Yes it was on a cold winter’s night in Oslo, Norway in 2010 that a Ukranian non-athlete summed up perfectly the reality of what I had struggled with for a long time, that slowly sucked the enjoyment of the sport that held my heart.
Phase 4: The Decision Phase
The beauty of tough life experiences, is that they give us clarity that unfortunately only experience can teach us.
Losing 14-0 sucks.
Having your childhood perceptions smashed to pieces, sucks.
Living in a world where many people have had it easy and therefore don’t have the depth of experience to understand compassion and empathy and a bigger picture, sucks.
But what I have learned, and in the decision phase, we always have the choice whether we want to stop, or whether we want to keep going and if we keep going, how we choose to perceive the journey.

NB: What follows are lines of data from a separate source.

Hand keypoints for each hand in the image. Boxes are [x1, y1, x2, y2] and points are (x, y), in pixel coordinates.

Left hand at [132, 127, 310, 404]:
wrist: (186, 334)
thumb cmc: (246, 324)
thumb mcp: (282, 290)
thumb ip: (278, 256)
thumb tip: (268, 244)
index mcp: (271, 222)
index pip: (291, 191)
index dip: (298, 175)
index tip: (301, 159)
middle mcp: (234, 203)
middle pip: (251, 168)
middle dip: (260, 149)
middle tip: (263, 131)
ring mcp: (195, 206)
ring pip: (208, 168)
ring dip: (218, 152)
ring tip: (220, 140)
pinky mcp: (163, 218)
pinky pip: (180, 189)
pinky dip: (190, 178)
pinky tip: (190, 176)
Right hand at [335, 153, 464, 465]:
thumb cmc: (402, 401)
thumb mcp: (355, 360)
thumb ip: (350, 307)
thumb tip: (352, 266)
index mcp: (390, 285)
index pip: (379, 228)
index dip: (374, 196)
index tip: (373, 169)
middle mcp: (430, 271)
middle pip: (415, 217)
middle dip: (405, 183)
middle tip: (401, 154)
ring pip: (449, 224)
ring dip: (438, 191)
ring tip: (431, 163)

Often times, to keep going, we need to reframe why it is that we are continuing with the process and changing what is the outcome that we are actually shooting for.
It’s a tough lesson to learn but one that truly empowers us once we grasp it, as we are never going to have control over the world that we are living in, nor the Lyon’s that choose to use situations to put people down instead of raising them up, nor the people that make decisions every day that affect us in a negative way, but we will always control the lens in which we choose to look at things and can make the world better around us through the integrity in which we choose to live every day of our lives.
For me, although my motivation to participate in the game and environment of elite soccer was killed for a very long time, I have slowly found my way back, and made the decision to stick around in the game that I have loved and that has given me so much.
Giving back, helped me move forward and find my love again, when I decided to start an environment that truly taught those things through what I am doing with GCF, a club that is founded on the principles that made me fall in love with the idea of elite sport: accountability, responsibility, conquering adversity in a positive manner, respect, teamwork, leadership, perseverance, giving back, that I hope is impacting the hundreds of kids that have gone through our programs.
I no longer see elite sport as a way to gets my validity through participation, by fame, or winning championships, but instead appreciate for allowing me to see other cultures and have conversations with people who share the same passion that I do, and break down barriers that might otherwise exist (cue my experience in 2010 hanging out in Nigeria with my teammate Maureen Mmadu in the Nigerian countryside, one of my more random experiences of life).
Today, through my journey, I view elite sport for the lens of what it is in its purest form; an opportunity as an individual to challenge oneself in the process of learning and seeing every day as an opportunity to get better to affect the world around me in a positive way.
And while I still get so much joy in putting on my music and kicking a ball around, I have put aside my expectations and dreams of stardom, and instead appreciate that warm feeling of happiness and contentment, that comes as I marvel at how much I have learned, and how far I still have to go, every time I do something with the ball.
Nothing or no one can ever take that joy away from me and I know now that it gives me more satisfaction than any external accomplishment ever could.